Rachid back from successful China trip; Fahmy says OPEC working to stabilize oil prices
CAIRO: Egypt is set to receive $700 million in Chinese investments over the next 18 months, including at least $300 million for a new aluminum factory in Ismailia, Minister of Trade and Industry Rachid Mohamed Rachid said on the closing day of the Euromoney Egypt Conference.
Fresh back from a nine-day trip to China, where he was joined by an Egyptian businessmen delegation to participate in the World Economic Forum s China Business Summit, Rachid said agreement had been reached with Citic Group to construct an $800 million aluminum plant. Eight-five percent of the project will be financed by Citic, China s largest public-sector company with nearly $90 billion in assets, and 15 percent contribution will come from Egyptian banks.
The new venture will bring much needed FDI to Egypt and much needed aluminum to the world s largest consumer. The plant is expected to reach a maximum export production capacity of 270,000 tons per year by 2011, most of which will be sourced to China.

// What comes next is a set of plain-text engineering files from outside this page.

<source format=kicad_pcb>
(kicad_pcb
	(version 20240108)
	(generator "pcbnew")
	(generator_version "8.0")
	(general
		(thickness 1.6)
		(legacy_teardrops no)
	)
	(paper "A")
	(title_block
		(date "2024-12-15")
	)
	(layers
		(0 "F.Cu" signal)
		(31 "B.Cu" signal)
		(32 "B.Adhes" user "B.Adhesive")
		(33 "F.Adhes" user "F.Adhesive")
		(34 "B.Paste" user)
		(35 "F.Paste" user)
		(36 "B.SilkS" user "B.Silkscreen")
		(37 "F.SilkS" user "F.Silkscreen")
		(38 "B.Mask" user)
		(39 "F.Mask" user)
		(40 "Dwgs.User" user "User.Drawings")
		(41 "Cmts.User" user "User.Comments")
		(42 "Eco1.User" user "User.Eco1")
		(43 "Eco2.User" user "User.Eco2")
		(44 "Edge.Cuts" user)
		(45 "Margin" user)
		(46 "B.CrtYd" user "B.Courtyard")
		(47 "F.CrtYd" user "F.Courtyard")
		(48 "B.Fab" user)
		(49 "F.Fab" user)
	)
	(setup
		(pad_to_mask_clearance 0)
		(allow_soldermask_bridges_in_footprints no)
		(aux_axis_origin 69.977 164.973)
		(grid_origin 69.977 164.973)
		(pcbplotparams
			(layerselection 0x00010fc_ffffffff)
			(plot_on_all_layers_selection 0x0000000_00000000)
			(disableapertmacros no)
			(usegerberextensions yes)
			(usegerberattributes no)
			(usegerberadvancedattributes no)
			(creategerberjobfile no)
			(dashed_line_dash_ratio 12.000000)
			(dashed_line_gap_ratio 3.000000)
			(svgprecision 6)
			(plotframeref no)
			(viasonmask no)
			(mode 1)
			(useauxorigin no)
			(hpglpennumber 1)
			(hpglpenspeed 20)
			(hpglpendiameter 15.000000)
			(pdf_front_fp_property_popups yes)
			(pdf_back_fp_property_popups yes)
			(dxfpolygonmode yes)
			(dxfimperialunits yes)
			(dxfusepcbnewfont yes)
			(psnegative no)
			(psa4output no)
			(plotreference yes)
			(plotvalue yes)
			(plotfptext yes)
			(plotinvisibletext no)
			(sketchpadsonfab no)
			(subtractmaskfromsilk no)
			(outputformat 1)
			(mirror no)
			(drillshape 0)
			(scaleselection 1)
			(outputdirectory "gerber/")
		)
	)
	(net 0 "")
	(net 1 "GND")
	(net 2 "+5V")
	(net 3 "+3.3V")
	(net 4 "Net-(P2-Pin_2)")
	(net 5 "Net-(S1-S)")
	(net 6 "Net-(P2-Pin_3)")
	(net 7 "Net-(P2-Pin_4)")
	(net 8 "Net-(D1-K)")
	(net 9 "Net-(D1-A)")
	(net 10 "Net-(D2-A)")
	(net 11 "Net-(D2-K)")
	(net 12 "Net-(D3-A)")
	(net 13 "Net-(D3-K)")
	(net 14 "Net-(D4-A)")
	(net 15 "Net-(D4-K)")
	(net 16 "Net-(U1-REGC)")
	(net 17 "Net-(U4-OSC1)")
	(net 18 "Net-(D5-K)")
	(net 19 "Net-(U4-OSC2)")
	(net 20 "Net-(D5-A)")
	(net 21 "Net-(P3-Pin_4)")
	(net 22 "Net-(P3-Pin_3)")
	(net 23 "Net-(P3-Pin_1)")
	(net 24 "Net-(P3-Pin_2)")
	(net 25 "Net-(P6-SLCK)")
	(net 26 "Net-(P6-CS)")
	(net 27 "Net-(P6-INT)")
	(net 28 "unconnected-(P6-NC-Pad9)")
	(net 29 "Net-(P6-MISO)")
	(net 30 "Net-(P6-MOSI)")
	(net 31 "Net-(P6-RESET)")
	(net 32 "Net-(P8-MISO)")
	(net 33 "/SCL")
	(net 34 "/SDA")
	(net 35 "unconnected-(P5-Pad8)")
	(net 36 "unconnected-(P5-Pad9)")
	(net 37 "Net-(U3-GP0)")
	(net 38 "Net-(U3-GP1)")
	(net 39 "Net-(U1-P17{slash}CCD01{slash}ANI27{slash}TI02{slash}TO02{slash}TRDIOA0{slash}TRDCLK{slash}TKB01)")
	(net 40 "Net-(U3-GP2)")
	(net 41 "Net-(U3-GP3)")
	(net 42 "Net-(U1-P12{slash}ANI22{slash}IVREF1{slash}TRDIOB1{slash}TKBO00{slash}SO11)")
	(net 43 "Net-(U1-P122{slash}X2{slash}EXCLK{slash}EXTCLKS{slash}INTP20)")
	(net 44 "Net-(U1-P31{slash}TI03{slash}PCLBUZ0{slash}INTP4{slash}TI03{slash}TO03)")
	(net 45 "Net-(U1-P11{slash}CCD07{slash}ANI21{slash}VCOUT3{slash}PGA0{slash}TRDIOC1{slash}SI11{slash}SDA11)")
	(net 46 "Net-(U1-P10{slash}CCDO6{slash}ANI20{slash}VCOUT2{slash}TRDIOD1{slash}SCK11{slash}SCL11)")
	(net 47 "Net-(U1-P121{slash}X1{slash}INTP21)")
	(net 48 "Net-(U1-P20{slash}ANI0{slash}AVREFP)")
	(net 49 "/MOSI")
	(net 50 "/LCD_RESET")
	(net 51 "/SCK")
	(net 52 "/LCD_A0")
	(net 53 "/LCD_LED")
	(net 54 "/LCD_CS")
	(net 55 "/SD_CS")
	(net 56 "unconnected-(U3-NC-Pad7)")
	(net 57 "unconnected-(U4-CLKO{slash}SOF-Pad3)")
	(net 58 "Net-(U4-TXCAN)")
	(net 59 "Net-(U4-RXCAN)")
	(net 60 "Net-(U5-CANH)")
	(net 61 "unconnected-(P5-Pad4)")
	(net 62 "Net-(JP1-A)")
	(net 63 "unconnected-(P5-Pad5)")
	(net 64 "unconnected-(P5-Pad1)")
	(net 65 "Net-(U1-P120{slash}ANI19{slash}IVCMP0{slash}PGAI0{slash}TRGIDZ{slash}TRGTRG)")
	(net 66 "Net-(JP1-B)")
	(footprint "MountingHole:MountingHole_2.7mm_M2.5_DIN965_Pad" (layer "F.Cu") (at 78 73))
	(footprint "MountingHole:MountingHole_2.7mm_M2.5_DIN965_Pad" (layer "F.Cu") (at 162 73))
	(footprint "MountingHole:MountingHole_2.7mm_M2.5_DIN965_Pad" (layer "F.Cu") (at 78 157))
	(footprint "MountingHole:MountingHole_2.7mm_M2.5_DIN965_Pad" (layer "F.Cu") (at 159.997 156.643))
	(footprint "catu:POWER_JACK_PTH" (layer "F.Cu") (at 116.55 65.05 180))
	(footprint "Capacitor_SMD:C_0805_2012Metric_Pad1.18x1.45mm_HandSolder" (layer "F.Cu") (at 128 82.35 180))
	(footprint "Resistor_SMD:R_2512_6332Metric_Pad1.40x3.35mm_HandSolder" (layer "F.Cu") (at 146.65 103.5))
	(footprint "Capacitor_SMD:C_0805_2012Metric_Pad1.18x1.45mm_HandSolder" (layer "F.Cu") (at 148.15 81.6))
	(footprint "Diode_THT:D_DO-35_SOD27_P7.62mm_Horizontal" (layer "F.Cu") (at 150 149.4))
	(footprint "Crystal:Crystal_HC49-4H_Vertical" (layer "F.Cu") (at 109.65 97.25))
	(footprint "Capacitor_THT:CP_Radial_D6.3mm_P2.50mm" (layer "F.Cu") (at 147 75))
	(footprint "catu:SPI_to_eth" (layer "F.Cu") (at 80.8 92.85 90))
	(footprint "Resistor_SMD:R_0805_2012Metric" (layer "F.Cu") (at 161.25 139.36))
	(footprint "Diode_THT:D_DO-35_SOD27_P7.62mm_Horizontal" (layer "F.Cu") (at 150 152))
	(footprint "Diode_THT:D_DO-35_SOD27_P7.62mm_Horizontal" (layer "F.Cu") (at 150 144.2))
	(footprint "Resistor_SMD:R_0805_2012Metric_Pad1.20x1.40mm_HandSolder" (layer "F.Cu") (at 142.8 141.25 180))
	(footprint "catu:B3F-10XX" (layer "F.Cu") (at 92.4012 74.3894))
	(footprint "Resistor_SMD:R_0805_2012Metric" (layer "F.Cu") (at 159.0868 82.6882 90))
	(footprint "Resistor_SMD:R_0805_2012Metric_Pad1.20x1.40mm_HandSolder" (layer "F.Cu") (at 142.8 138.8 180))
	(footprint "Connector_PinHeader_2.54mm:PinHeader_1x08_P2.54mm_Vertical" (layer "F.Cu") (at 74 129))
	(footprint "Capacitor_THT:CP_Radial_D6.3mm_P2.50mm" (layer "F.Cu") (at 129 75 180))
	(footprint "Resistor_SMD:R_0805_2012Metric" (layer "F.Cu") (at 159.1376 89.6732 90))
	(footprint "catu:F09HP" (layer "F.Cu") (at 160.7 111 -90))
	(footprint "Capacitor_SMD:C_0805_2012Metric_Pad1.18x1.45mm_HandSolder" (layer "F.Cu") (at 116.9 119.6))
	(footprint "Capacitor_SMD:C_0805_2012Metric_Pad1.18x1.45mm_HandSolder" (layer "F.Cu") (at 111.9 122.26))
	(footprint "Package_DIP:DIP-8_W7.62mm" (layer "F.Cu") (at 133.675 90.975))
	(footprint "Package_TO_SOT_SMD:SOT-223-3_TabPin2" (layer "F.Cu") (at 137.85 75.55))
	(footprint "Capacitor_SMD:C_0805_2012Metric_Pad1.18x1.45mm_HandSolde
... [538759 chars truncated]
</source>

Rachid says Egypt s shift to China from Western economies was inevitable as a result of market forces. He expects annual trade with the China to reach $5 to $6 billion in six years, compared with $2.3 billion now.

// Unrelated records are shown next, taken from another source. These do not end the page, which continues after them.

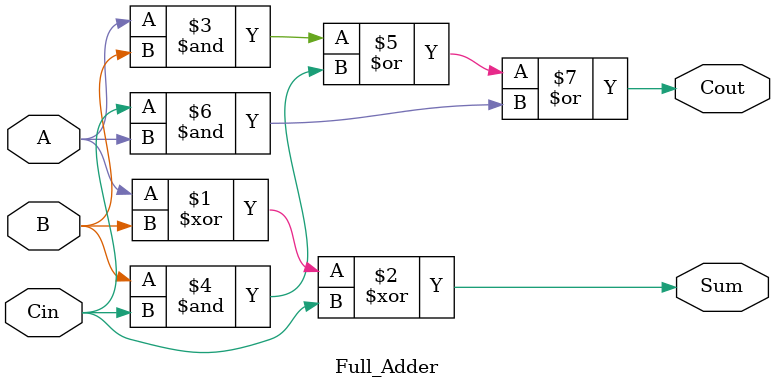
<source format=v>
module Full_Adder (A,B,Cin,Sum,Cout);
    input A,B,Cin;
    output Sum,Cout;
    assign Sum = A^B^Cin;
    assign Cout = (A&B)|(B&Cin)|(Cin&A);
endmodule
</source>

Our traditional relations were with Europe and the U.S., he told the International Herald Tribune. What is happening now is diversification. More and more, China is seeing Egypt as a gateway to Europe, the Middle East and Africa.

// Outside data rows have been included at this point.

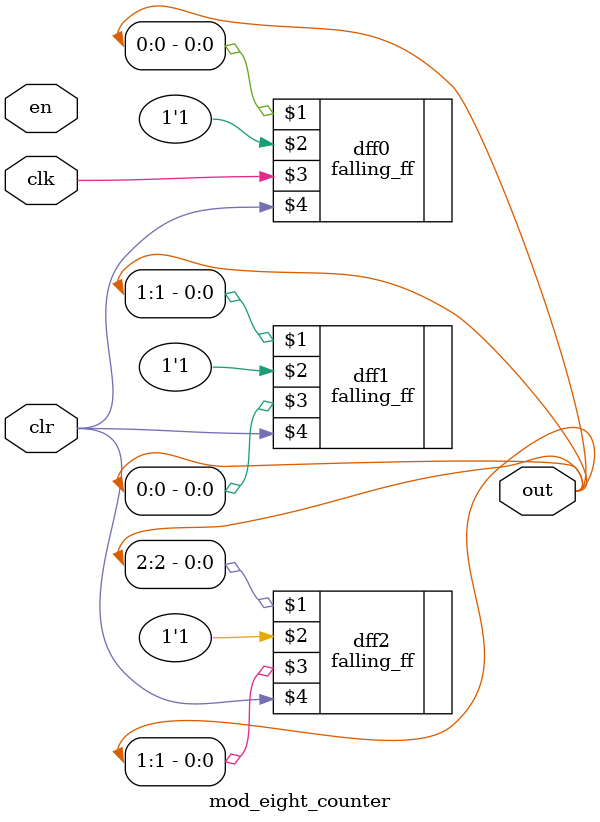
<source format=v>
module mod_eight_counter(out, clk, clr, en);

    input clk, clr, en;
    output [2:0] out;

    falling_ff dff0(out[0], 1'b1, clk, clr);
    falling_ff dff1(out[1], 1'b1, out[0], clr);
    falling_ff dff2(out[2], 1'b1, out[1], clr);
endmodule
</source>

Free trade agreement (FTA) talks broke down with the U.S. after a series of what the U.S. identified as political setbacks to President Hosni Mubarak s promises for political reform, namely widespread fraud and voter intimidation in last September s presidential elections, November s parliamentary elections and the imprisonment of El-Ghad opposition leader Ayman Nour.
At the closing session of the conference s Monday schedule, Minister of Petroleum Sameh Fahmy said the ministry continues to direct its efforts to securing more foreign funding for exploration projects in the natural gas sector. He added the Organization of Petroleum Exporting Countries (OPEC) is working hard to counter global fears of the rising oil prices, which have lead to the sharp rise past $70 per barrel, and continuing instability in supply.
Oil and gas exports reached $10 billion last year. Liquefied natural gas (LNG) exports made up 30 percent of that figure, according to the Ministry of Petroleum (MOP).
Speaking on the sidelines of the conference, Hany Soliman, MOP undersecretary for gas affairs, said the ministry has secured 80 natural gas drilling agreements worth $10 billion. Some have already started drilling, while others are due in 2007, he says. New drilling has the potential to bring Egypt s total reserves of natural gas to 100 trillion cubic feet (TCF) by 2011. According to MOP figures, the country s reserves now stand near 70 TCF and supply nearly 85 percent of the country s power generation.
Our plans are to increase gas production levels, and we know we can do this without exhausting the gas reserves we have, says Soliman without specifying the production goals. Many fields that have huge capacities are not tapped yet, he says, adding Egypt will maintain its oil production at current levels.
Soliman did not comment on the ministry s talks with LNG producers which are expected to conclude with a decision to raise local consumer prices. Earlier, Prime Minister Ahmed Nazif addressed the complaints of producers, lead by British Gas, by promising to commission a committee to study current market prices and ways they could be raised to keep up with global levels. Still, Nazif promised the price of residential supplies of LNG would not be affected.